In the records that follow, find each line with "input" and pull it out.

(Entries supplied)

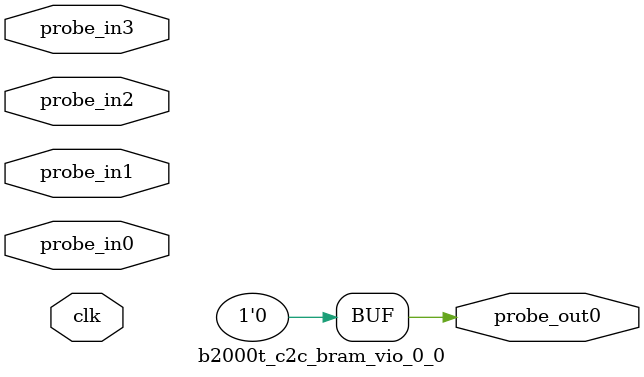
<source format=v>
`timescale 1ns / 1ps
module b2000t_c2c_bram_vio_0_0 (
clk,
probe_in0,probe_in1,probe_in2,probe_in3,
probe_out0
);

input clk;
input [0 : 0] probe_in0;
input [0 : 0] probe_in1;
input [0 : 0] probe_in2;
input [0 : 0] probe_in3;

output reg [0 : 0] probe_out0 = 'h0 ;


endmodule

</source>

(End Entries supplied)

• _Expected answer_:
input clk;
input [0 : 0] probe_in0;
input [0 : 0] probe_in1;
input [0 : 0] probe_in2;
input [0 : 0] probe_in3;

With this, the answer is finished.